REQUIRED WORK:
Transcribe every one of the following records verbatim, preserving each line, character, and mark of punctuation without alteration.

MATERIAL SHOWN:

================================

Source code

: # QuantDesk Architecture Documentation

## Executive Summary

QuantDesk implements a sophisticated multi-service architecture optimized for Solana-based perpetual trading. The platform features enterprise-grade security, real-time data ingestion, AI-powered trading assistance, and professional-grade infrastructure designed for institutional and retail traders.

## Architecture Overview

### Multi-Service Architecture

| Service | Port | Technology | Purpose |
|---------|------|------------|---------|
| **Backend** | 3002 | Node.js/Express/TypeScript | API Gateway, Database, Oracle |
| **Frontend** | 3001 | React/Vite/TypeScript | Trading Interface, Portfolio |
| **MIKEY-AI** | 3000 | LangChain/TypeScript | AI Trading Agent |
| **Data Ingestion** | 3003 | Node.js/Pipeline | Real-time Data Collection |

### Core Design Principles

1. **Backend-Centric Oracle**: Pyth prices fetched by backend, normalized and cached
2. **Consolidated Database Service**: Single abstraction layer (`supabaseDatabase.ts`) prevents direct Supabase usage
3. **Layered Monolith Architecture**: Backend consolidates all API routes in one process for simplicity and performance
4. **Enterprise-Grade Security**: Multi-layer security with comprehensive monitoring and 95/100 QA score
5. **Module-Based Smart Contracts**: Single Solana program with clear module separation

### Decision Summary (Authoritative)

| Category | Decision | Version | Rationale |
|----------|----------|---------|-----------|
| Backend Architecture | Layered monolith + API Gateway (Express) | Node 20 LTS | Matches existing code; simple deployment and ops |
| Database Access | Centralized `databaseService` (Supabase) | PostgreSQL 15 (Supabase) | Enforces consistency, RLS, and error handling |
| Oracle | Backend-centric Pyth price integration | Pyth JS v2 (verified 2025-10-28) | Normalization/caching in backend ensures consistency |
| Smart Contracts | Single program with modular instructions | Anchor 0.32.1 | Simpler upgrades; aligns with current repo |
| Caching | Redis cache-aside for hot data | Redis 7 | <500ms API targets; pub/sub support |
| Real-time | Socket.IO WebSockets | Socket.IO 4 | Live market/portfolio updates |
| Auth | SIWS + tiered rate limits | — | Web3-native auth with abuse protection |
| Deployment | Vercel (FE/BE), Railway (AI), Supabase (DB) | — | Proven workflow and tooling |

================================

YOUR RESPONSE:
Source code

: # QuantDesk Architecture Documentation

## Executive Summary

QuantDesk implements a sophisticated multi-service architecture optimized for Solana-based perpetual trading. The platform features enterprise-grade security, real-time data ingestion, AI-powered trading assistance, and professional-grade infrastructure designed for institutional and retail traders.

## Architecture Overview

### Multi-Service Architecture

| Service | Port | Technology | Purpose |
|---------|------|------------|---------|
| **Backend** | 3002 | Node.js/Express/TypeScript | API Gateway, Database, Oracle |
| **Frontend** | 3001 | React/Vite/TypeScript | Trading Interface, Portfolio |
| **MIKEY-AI** | 3000 | LangChain/TypeScript | AI Trading Agent |
| **Data Ingestion** | 3003 | Node.js/Pipeline | Real-time Data Collection |

### Core Design Principles

1. **Backend-Centric Oracle**: Pyth prices fetched by backend, normalized and cached
2. **Consolidated Database Service**: Single abstraction layer (`supabaseDatabase.ts`) prevents direct Supabase usage
3. **Layered Monolith Architecture**: Backend consolidates all API routes in one process for simplicity and performance
4. **Enterprise-Grade Security**: Multi-layer security with comprehensive monitoring and 95/100 QA score
5. **Module-Based Smart Contracts**: Single Solana program with clear module separation

### Decision Summary (Authoritative)

| Category | Decision | Version | Rationale |
|----------|----------|---------|-----------|
| Backend Architecture | Layered monolith + API Gateway (Express) | Node 20 LTS | Matches existing code; simple deployment and ops |
| Database Access | Centralized `databaseService` (Supabase) | PostgreSQL 15 (Supabase) | Enforces consistency, RLS, and error handling |
| Oracle | Backend-centric Pyth price integration | Pyth JS v2 (verified 2025-10-28) | Normalization/caching in backend ensures consistency |
| Smart Contracts | Single program with modular instructions | Anchor 0.32.1 | Simpler upgrades; aligns with current repo |
| Caching | Redis cache-aside for hot data | Redis 7 | <500ms API targets; pub/sub support |
| Real-time | Socket.IO WebSockets | Socket.IO 4 | Live market/portfolio updates |
| Auth | SIWS + tiered rate limits | — | Web3-native auth with abuse protection |
| Deployment | Vercel (FE/BE), Railway (AI), Supabase (DB) | — | Proven workflow and tooling |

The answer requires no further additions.